In recent years, Cousin Brucie has done the Oldies format on WCBS-FM, which is putting him out of work by switching to the Jack format. Jack is really Oldies too. It just only goes back as far as the 1970s.

I listened to Cousin Brucie in the mid-1960s when he was in his prime on WABC (AKA "WA-Beatle-C"). Those were the days before there was rock music on FM, and you only heard singles on the radio. Everyone in the NY area listened to Cousin Brucie in those great days of popular music. I can see how he's put off by Jack, and not just because it excludes his once-all-powerful voice. It deliberately cuts off the music of the 60s, the best music ever.

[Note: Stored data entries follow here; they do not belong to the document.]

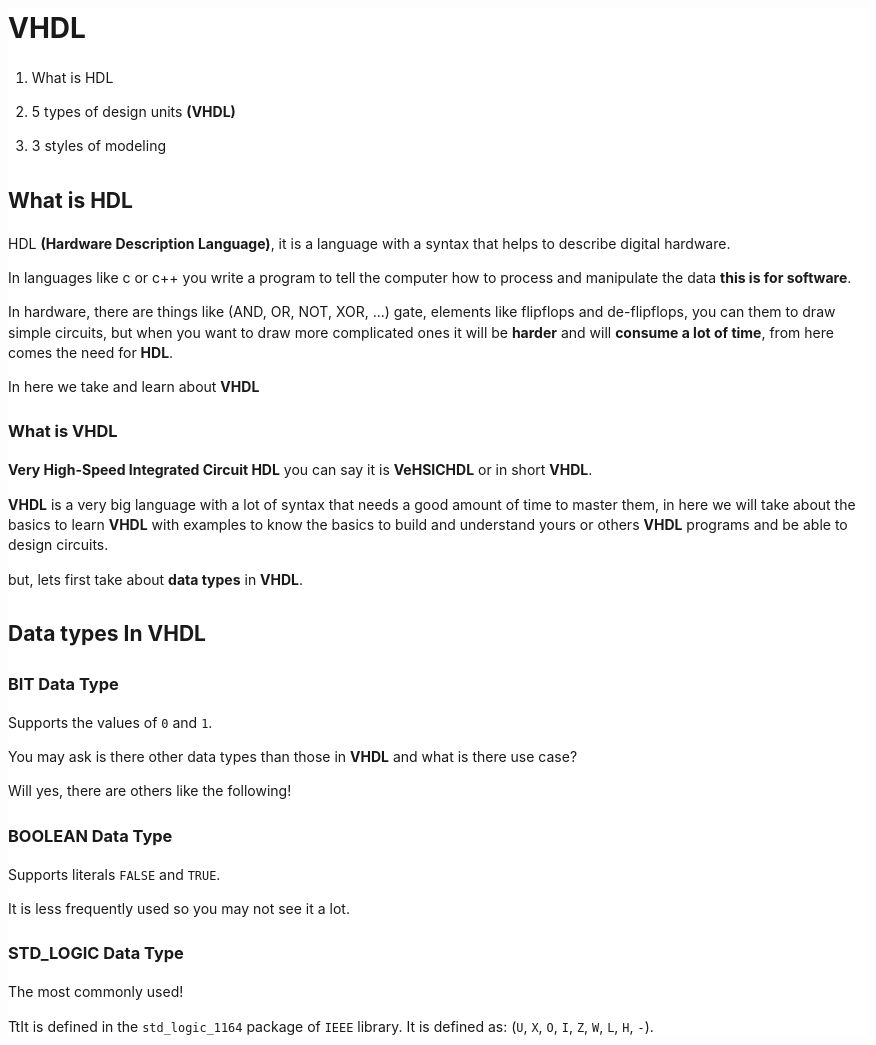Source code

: # VHDL

1. What is HDL

2. 5 types of design units **(VHDL)**

3. 3 styles of modeling

## What is HDL

HDL **(Hardware Description Language)**, it is a language with a syntax that helps to describe digital hardware.

In languages like c or c++ you write a program to tell the computer how to process and manipulate the data **this is for software**.

In hardware, there are things like (AND, OR, NOT, XOR, ...) gate, elements like flipflops and de-flipflops, you can them to draw simple circuits, but when you want to draw more complicated ones it will be **harder** and will **consume a lot of time**, from here comes the need for **HDL**.

In here we take and learn about **VHDL**

### What is VHDL

**Very High-Speed Integrated Circuit HDL** you can say it is **VeHSICHDL** or in short **VHDL**.

**VHDL** is a very big language with a lot of syntax that needs a good amount of time to master them, in here we will take about the basics to learn **VHDL** with examples to know the basics to build and understand yours or others **VHDL** programs and be able to design circuits.

but, lets first take about **data types** in **VHDL**.

## Data types In VHDL

### BIT Data Type

Supports the values of `0` and `1`.

You may ask is there other data types than those in **VHDL** and what is there use case?

Will yes, there are others like the following!

### BOOLEAN Data Type

Supports literals `FALSE` and `TRUE`.

It is less frequently used so you may not see it a lot.

### STD_LOGIC Data Type

The most commonly used!

TtIt is defined in the `std_logic_1164` package of `IEEE` library. It is defined as: (`U`, `X`, `O`, `I`, `Z`, `W`, `L`, `H`, `-`).
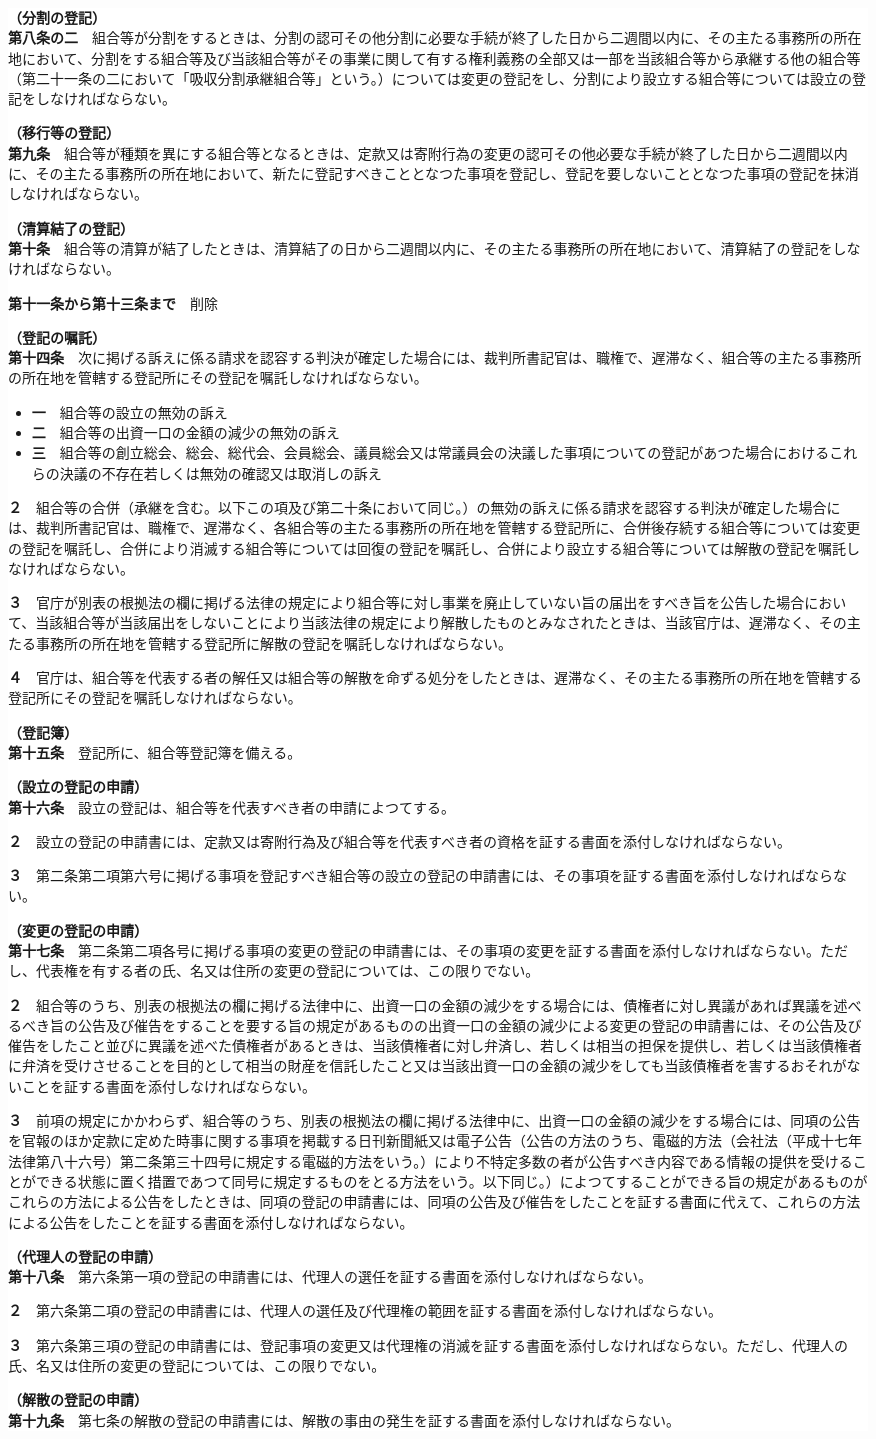 **（分割の登記）**  
**第八条の二**　組合等が分割をするときは、分割の認可その他分割に必要な手続が終了した日から二週間以内に、その主たる事務所の所在地において、分割をする組合等及び当該組合等がその事業に関して有する権利義務の全部又は一部を当該組合等から承継する他の組合等（第二十一条の二において「吸収分割承継組合等」という。）については変更の登記をし、分割により設立する組合等については設立の登記をしなければならない。  
  
**（移行等の登記）**  
**第九条**　組合等が種類を異にする組合等となるときは、定款又は寄附行為の変更の認可その他必要な手続が終了した日から二週間以内に、その主たる事務所の所在地において、新たに登記すべきこととなつた事項を登記し、登記を要しないこととなつた事項の登記を抹消しなければならない。  
  
**（清算結了の登記）**  
**第十条**　組合等の清算が結了したときは、清算結了の日から二週間以内に、その主たる事務所の所在地において、清算結了の登記をしなければならない。  
  
**第十一条から第十三条まで**　削除  
  
**（登記の嘱託）**  
**第十四条**　次に掲げる訴えに係る請求を認容する判決が確定した場合には、裁判所書記官は、職権で、遅滞なく、組合等の主たる事務所の所在地を管轄する登記所にその登記を嘱託しなければならない。  
* **一**　組合等の設立の無効の訴え  
* **二**　組合等の出資一口の金額の減少の無効の訴え  
* **三**　組合等の創立総会、総会、総代会、会員総会、議員総会又は常議員会の決議した事項についての登記があつた場合におけるこれらの決議の不存在若しくは無効の確認又は取消しの訴え  
  
**２**　組合等の合併（承継を含む。以下この項及び第二十条において同じ。）の無効の訴えに係る請求を認容する判決が確定した場合には、裁判所書記官は、職権で、遅滞なく、各組合等の主たる事務所の所在地を管轄する登記所に、合併後存続する組合等については変更の登記を嘱託し、合併により消滅する組合等については回復の登記を嘱託し、合併により設立する組合等については解散の登記を嘱託しなければならない。  
  
**３**　官庁が別表の根拠法の欄に掲げる法律の規定により組合等に対し事業を廃止していない旨の届出をすべき旨を公告した場合において、当該組合等が当該届出をしないことにより当該法律の規定により解散したものとみなされたときは、当該官庁は、遅滞なく、その主たる事務所の所在地を管轄する登記所に解散の登記を嘱託しなければならない。  
  
**４**　官庁は、組合等を代表する者の解任又は組合等の解散を命ずる処分をしたときは、遅滞なく、その主たる事務所の所在地を管轄する登記所にその登記を嘱託しなければならない。  
  
**（登記簿）**  
**第十五条**　登記所に、組合等登記簿を備える。  
  
**（設立の登記の申請）**  
**第十六条**　設立の登記は、組合等を代表すべき者の申請によつてする。  
  
**２**　設立の登記の申請書には、定款又は寄附行為及び組合等を代表すべき者の資格を証する書面を添付しなければならない。  
  
**３**　第二条第二項第六号に掲げる事項を登記すべき組合等の設立の登記の申請書には、その事項を証する書面を添付しなければならない。  
  
**（変更の登記の申請）**  
**第十七条**　第二条第二項各号に掲げる事項の変更の登記の申請書には、その事項の変更を証する書面を添付しなければならない。ただし、代表権を有する者の氏、名又は住所の変更の登記については、この限りでない。  
  
**２**　組合等のうち、別表の根拠法の欄に掲げる法律中に、出資一口の金額の減少をする場合には、債権者に対し異議があれば異議を述べるべき旨の公告及び催告をすることを要する旨の規定があるものの出資一口の金額の減少による変更の登記の申請書には、その公告及び催告をしたこと並びに異議を述べた債権者があるときは、当該債権者に対し弁済し、若しくは相当の担保を提供し、若しくは当該債権者に弁済を受けさせることを目的として相当の財産を信託したこと又は当該出資一口の金額の減少をしても当該債権者を害するおそれがないことを証する書面を添付しなければならない。  
  
**３**　前項の規定にかかわらず、組合等のうち、別表の根拠法の欄に掲げる法律中に、出資一口の金額の減少をする場合には、同項の公告を官報のほか定款に定めた時事に関する事項を掲載する日刊新聞紙又は電子公告（公告の方法のうち、電磁的方法（会社法（平成十七年法律第八十六号）第二条第三十四号に規定する電磁的方法をいう。）により不特定多数の者が公告すべき内容である情報の提供を受けることができる状態に置く措置であつて同号に規定するものをとる方法をいう。以下同じ。）によつてすることができる旨の規定があるものがこれらの方法による公告をしたときは、同項の登記の申請書には、同項の公告及び催告をしたことを証する書面に代えて、これらの方法による公告をしたことを証する書面を添付しなければならない。  
  
**（代理人の登記の申請）**  
**第十八条**　第六条第一項の登記の申請書には、代理人の選任を証する書面を添付しなければならない。  
  
**２**　第六条第二項の登記の申請書には、代理人の選任及び代理権の範囲を証する書面を添付しなければならない。  
  
**３**　第六条第三項の登記の申請書には、登記事項の変更又は代理権の消滅を証する書面を添付しなければならない。ただし、代理人の氏、名又は住所の変更の登記については、この限りでない。  
  
**（解散の登記の申請）**  
**第十九条**　第七条の解散の登記の申請書には、解散の事由の発生を証する書面を添付しなければならない。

I can see why a format that does that is popular: people who arrived after the Boomers have plenty of reason to be sick of all our pop culture stuff. Forgive me if I get nostalgic about that 60s place once again, but it really was fine back then, with Cousin Brucie playing the new music, when the new music was the Beatles. Once an hour or so, he'd play an oldie, and in those days "oldie" meant a song from the 1950s or very early 60s, like "Peggy Sue" or "A Little Bit of Soap."

I remember how odd and disorienting it felt the first time I heard a Beatles era song called an "oldie." I considered it a misnomer. Jack seems to represent the same kind of feeling: my songs are not "oldies."